Assadakah News - I traumi riportati dai bambini di Gaza sotto le bombe sono un buco nero, come un feroce mostro che paralizza i loro piccoli cuori. Perché non c’è solo il freddo, la fame o la paura ma qualcosa di ben peggiore che va dritto ad intaccare la loro voglia di vivere. La regina Rania di Giordania ha descritto quanto questo effetto collaterale e perverso, naturalmente applicabile a qualsiasi latitudine, in ogni zona di guerra, possa essere letale.
È l’infanzia tradita che si mescola e pare non avere confini. Probabilmente sarà così anche per i piccoli ucraini o i bimbi israeliani sopravvissuti al 7 ottobre. I piccoli gazawi, ha detto Rania, non sognano più di fare da grandi gli esploratori, i medici o i calciatori: “Ho letto uno studio scioccante sullo stato psicologico dei bambini più vulnerabili di Gaza: il 96% ha riferito di sentire che la loro morte era imminente.

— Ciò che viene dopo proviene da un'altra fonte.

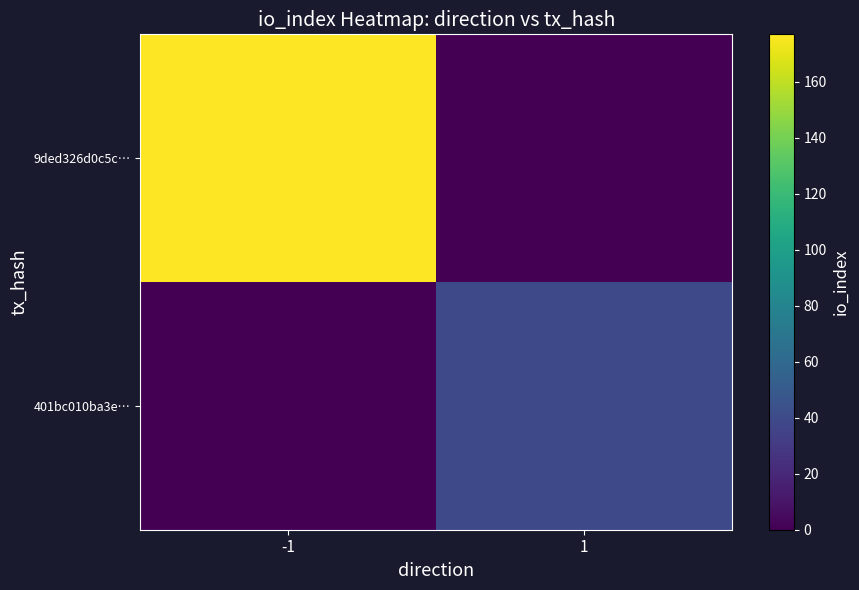

Reading left to right, list all the values displayed in this chart.

9ded326d0c5c…: -1=177	1=0
401bc010ba3e…: -1=0	1=39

Quasi la metà ha detto che voleva morire. Non per diventare astronauti o vigili del fuoco, come altri bambini, volevano essere morti”. La voce della regina giordana descrivendo questo passaggio tradiva una certa rabbia e nella sala affrescata del Palazzo Apostolico, dove era in corso il summit internazionale voluto dal Papa per focalizzare i diritti dell’infanzia si è fatto silenzio. Accanto a lei sedeva Papa Francesco che ogni tanto annotava qualcosa su un foglietto. Poco prima erano stati snocciolati da altri relatori numeri impressionanti: 460 milioni di bambini fuggono da conflitti; più di 1 miliardo vive in Paesi ad altissimo rischio per gli impatti climatici. E guardando al 2025 la stima è che vi siano 213 milioni in 146 Paesi che avranno bisogno di assistenza umanitaria. I relatori - tuti leader di primaria importanza - avevano a disposizione 5 minuti per misurare questo fallimento: come è stato possibile arrivare a questo? Hanno parlato Al Gore, il ministro degli Esteri, Antonio Tajani, Mario Draghi, Liliana Segre, il rabbino David Rosen, Paolo Gentiloni. Rania catturava l’attenzione, aggraziata, in rosa confetto, senza fare sconti: «Uno status quo che ritiene accettabile la sofferenza di alcuni bambini, in base al loro nome, alla loro fede o alla loro terra di nascita? Dove il destino di ogni bambino dipende da dove cadono su qualche linea artificiale tra “i nostri figli” e “i loro”?».
Il punto è che senza pari applicazione, gli impegni globali suonano vuoti. Palestina, Sudan, Ucraina, Israele, Myanmar, Congo, Yemen. È la «non infanzia» che si affaccia e chiede il conto, soffocando l’urgenza. Papa Francesco vuole scrivere una Esortazione apostolica e baserà proprio sul materiale che ha raccolto nella giornata di ieri. Padre Ibrahim Faltas, della Custodia di Terra Santa, ricorda che «i bambini devono essere allontanati anche da qualsiasi cultura che incita all’odio e all’ignoranza». Frase densa e pesante come il piombo che fa venire in mente il terrificante lavaggio del cervello che ha portato avanti Hamas per anni con programmi scolastici distribuiti per incitare all’odio.